Study text

——

Which version to choose?

    Benvenuto Cellini was performed complete fourteen times in Berlioz’s lifetime, though almost every time in a different version. As Pierre-René Serna observes1, “no other work of Berlioz has undergone such a disturbed gestation. Although it was the composer’s practice to refine all his scores until the final version, and none of them had its definitive look at the time of creation, in this case the recasting was deep and continuous and changed its appearance significantly.” That is one of the reasons why up till now few conductors and opera houses have had the conviction to defend a work whose score long resembled a construction site, even more tangled than that of The Tales of Hoffmann. This compels far more drastic choices than Idomeneo or Boris Godounov, affecting structural choices (this particular sequence of scenes, this particular aria, etc.) but also countless choices in detail. The situation has been considerably clarified with the edition published by Bärenreiter under the direction of Hugh Macdonald. This new edition sets out the varied transformations that the work had to undergo, but suggests three successive versions which help to clarify the situation:

– a first version, the so-called “Paris 1 version”, which corresponds to the score as delivered by Berlioz to the copyists at the Opéra early in 1838, for use in the rehearsals and the first performance;

– a second version, the so-called “Paris 2 version”, which corresponds to the score copied at the Opéra, as was the practice at the time, to reflect the last evenings in 1839, and which obviously takes into account the numerous modifications that were made in the course of the rehearsals and performances;

– a third version, the so-called “Weimar version”, which takes account of the redivision into three acts, the disruptions thought up by Liszt and Bülow (and sanctioned by Berlioz, as we have seen), and minor changes introduced subsequently.

——

Source information
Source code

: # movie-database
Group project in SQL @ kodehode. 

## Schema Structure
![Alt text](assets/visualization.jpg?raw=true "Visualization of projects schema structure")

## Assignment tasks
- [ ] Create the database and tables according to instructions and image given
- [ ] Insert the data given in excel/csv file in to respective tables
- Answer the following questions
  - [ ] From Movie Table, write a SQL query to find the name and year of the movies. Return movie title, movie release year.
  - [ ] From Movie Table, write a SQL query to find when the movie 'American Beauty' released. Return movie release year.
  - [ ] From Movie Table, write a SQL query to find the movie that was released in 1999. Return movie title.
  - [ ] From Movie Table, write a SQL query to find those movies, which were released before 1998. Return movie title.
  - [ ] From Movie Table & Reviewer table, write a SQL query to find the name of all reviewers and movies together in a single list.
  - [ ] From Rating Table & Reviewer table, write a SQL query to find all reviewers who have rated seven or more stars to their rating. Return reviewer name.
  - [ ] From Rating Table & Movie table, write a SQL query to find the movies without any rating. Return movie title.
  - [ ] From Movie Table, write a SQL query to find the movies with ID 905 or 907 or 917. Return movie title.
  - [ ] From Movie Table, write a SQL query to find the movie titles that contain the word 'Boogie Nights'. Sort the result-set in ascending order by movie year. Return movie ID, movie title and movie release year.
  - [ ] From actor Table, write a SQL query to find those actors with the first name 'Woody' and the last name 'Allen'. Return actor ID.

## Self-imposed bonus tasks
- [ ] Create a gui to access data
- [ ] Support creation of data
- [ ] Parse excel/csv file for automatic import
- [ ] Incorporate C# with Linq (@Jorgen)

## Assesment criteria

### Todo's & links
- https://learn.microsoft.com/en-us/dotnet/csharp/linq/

——

Your tasks
- A) Using the passage on the versions of Benvenuto Cellini, answer these:
(i) How many times was Benvenuto Cellini performed complete in Berlioz's lifetime?
(ii) Under whose direction did Bärenreiter publish its edition?
(iii) Which version matches the score Berlioz delivered to the Opéra copyists early in 1838?
- B) Carry on the passage about the versions of Benvenuto Cellini after its account of the Weimar version.

Results for each task
- A)
(i) Fourteen times.
(ii) Hugh Macdonald.
(iii) The "Paris 1 version."

- B)
    Any conductor who wishes to put on Benvenuto Cellini must now choose one of these three versions, subject to further changes to his chosen version in the light of his own conception of the work. One may admittedly take the view that Paris 1 corresponds to Berlioz’s first wishes, before circumstances, the whims of some and the shortcomings of others played havoc with it; one may also believe that Berlioz, in the light of the success of his opera in Weimar, was of the opinion that the version represented in autumn 1852 (which was subsequently slightly modified but not drastically changed) was definitive. But nothing suggests that deep down he did not regret the breadth of the four Paris tableaux and the musical and dramatic logic which was disrupted when he wanted to rescue at the eleventh hour arias which in the new scheme do not find their logical place in the unfolding of the whole story.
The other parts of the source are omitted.